Diebold has agreed to pay $25 million to settle a Securities and Exchange Commission (SEC) fraud investigation into how the US cash machine manufacturer recognises its revenue.
The agreement comes as Diebold lowers 2009 guidance and outlines plans to axe 300 jobs in the wake of woeful first quarter results.
The SEC launched a formal investigation into how Diebold recognised revenues in 2006. The vendor says it has now agreed in principal to pay a $25 million penalty but will neither admit nor deny civil securities fraud charges.

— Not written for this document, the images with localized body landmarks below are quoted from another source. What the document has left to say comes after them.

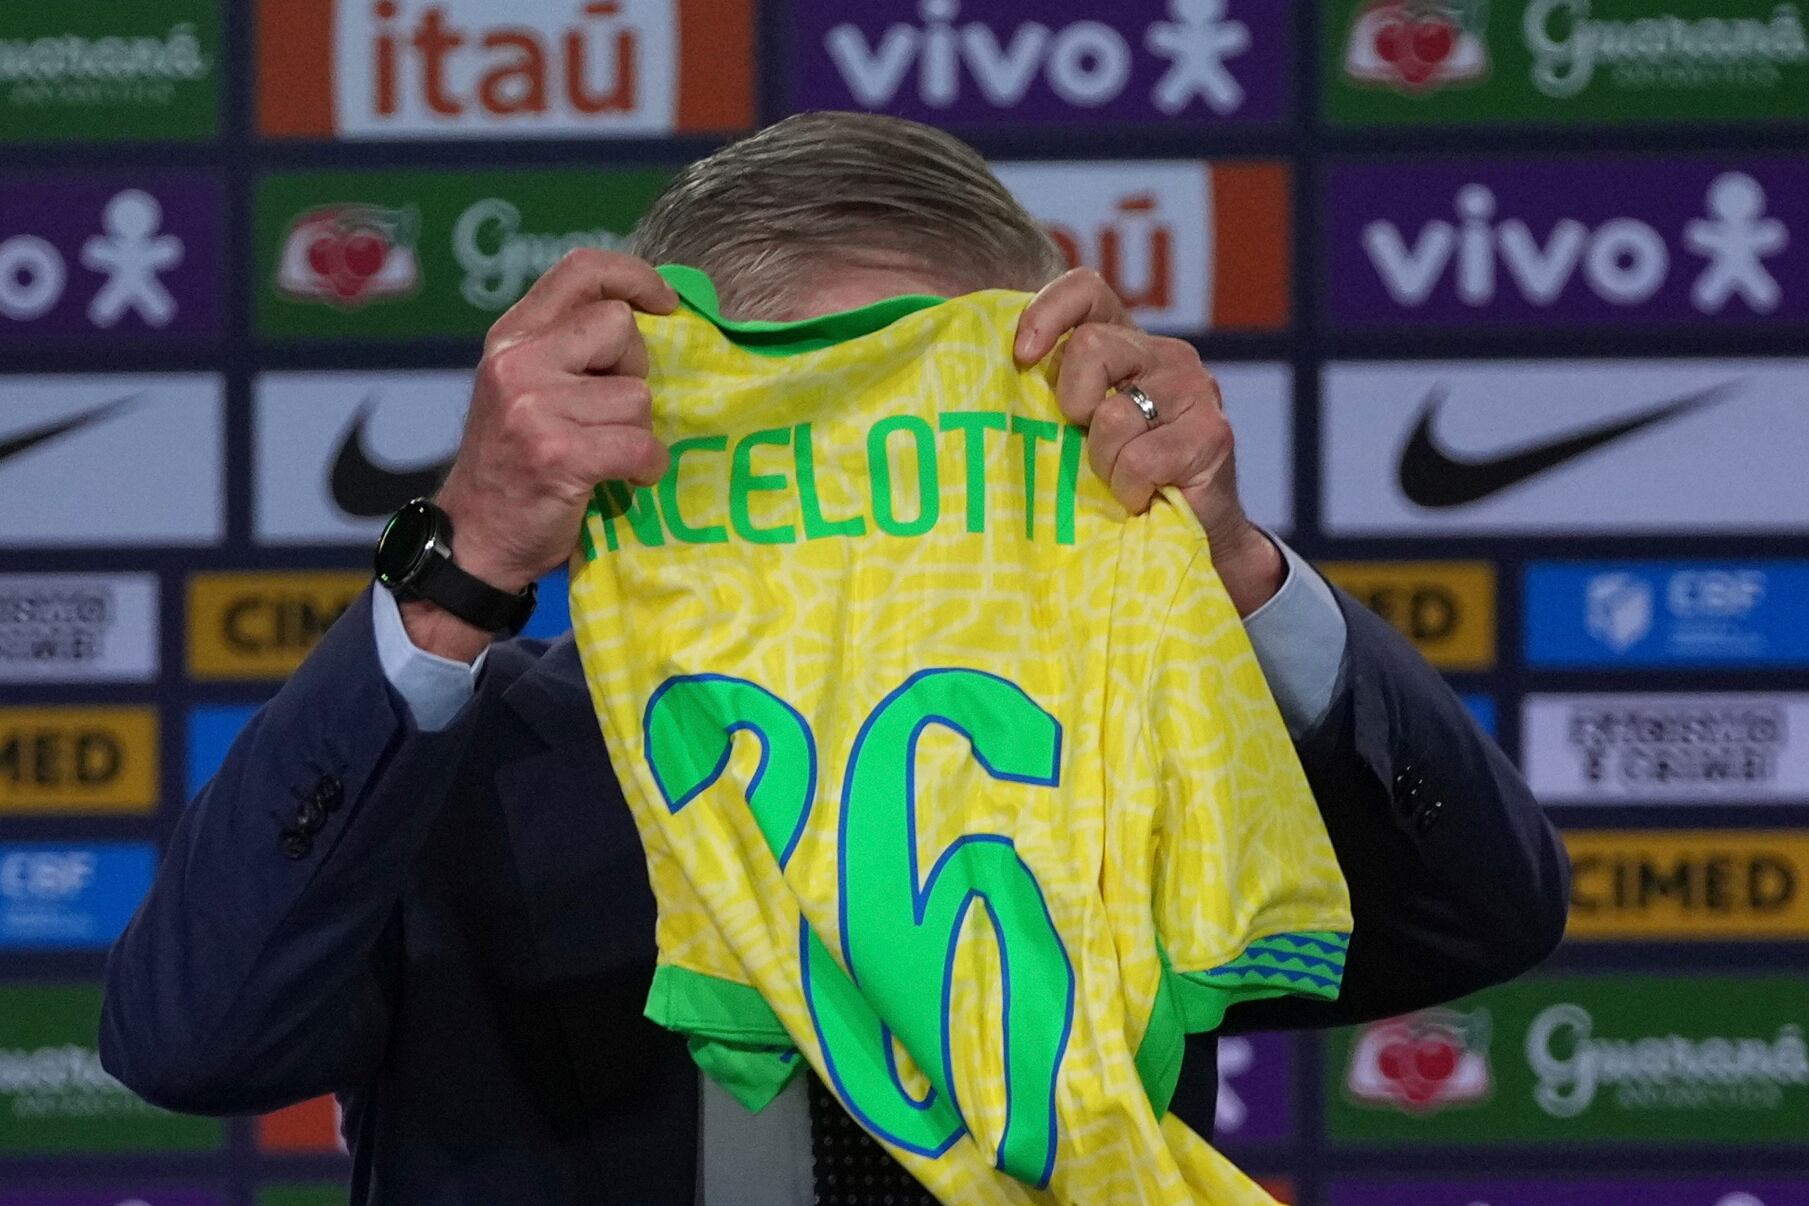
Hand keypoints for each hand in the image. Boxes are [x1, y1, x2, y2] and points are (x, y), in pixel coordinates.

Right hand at [405, 250, 678, 659]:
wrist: (473, 539)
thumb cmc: (512, 466)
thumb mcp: (523, 389)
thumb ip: (566, 349)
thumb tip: (645, 319)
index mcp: (511, 337)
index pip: (580, 271)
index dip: (633, 276)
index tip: (664, 302)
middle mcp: (517, 362)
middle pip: (620, 329)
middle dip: (633, 372)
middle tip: (609, 415)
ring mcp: (534, 408)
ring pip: (636, 396)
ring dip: (636, 432)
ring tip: (605, 456)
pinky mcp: (558, 455)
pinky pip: (641, 445)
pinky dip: (645, 467)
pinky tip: (624, 479)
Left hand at [1014, 269, 1284, 616]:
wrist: (1193, 537)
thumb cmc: (1118, 481)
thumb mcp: (1075, 430)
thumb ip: (1047, 396)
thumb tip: (975, 378)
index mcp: (1128, 344)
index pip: (1087, 290)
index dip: (1047, 312)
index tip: (1023, 357)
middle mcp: (1166, 356)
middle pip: (1092, 345)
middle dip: (1072, 403)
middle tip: (1084, 442)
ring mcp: (1194, 391)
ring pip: (1113, 413)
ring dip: (1102, 461)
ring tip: (1117, 479)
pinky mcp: (1212, 434)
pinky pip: (1140, 458)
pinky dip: (1128, 488)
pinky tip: (1141, 496)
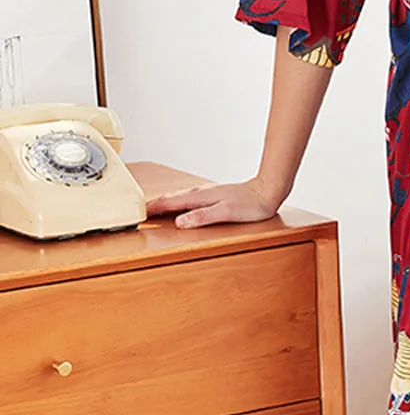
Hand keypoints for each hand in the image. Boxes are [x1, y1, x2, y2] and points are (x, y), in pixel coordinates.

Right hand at [146, 176, 284, 229]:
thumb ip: (202, 217)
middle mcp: (200, 193)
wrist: (267, 191)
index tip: (136, 213)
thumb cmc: (250, 204)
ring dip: (164, 203)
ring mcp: (206, 194)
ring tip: (153, 209)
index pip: (169, 202)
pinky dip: (177, 203)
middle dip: (153, 204)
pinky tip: (179, 207)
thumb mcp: (226, 213)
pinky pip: (188, 200)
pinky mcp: (213, 196)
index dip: (152, 208)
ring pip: (179, 198)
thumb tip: (179, 222)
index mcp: (199, 197)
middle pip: (170, 199)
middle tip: (137, 212)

In addition, the US Department of Justice will not bring criminal charges related to the transactions and accounting issues involved in the SEC investigation.
The firm has recorded a $25 million charge for the deal in the first quarter.
For the first quarter, net income attributable to Diebold plummeted 88% to $1.65 million, or $0.02 a share, compared to $13.80 million, or $0.21 a share, a year earlier.
Revenue was $663.2 million, down four per cent on the same period in 2008. However, revenue for financial self-service products and services actually rose one per cent to $493.5 million.
The company has lowered full year earnings per share non-Gaap guidance to $1.40 - $2, down from $2.10 - $2.40. Revenue is now expected to be between 13% and six per cent down on the previous year.
President and CEO, Thomas Swidarski, says Diebold will accelerate existing cost cutting initiatives and implement "headcount reductions through hiring restrictions, attrition and job eliminations - representing an overall reduction of approximately 300 full-time positions".
The latest measures come a year after the company disclosed plans to eliminate $100 million in costs by shutting down two of its four global Opteva ATM manufacturing facilities and restructuring its supply chain and distribution network.
That was on top of 800 job cuts announced that February and a $100 million cost-reduction programme that Diebold introduced in January 2006.
Diebold shares were down 12.15% to $23.71 in trading today.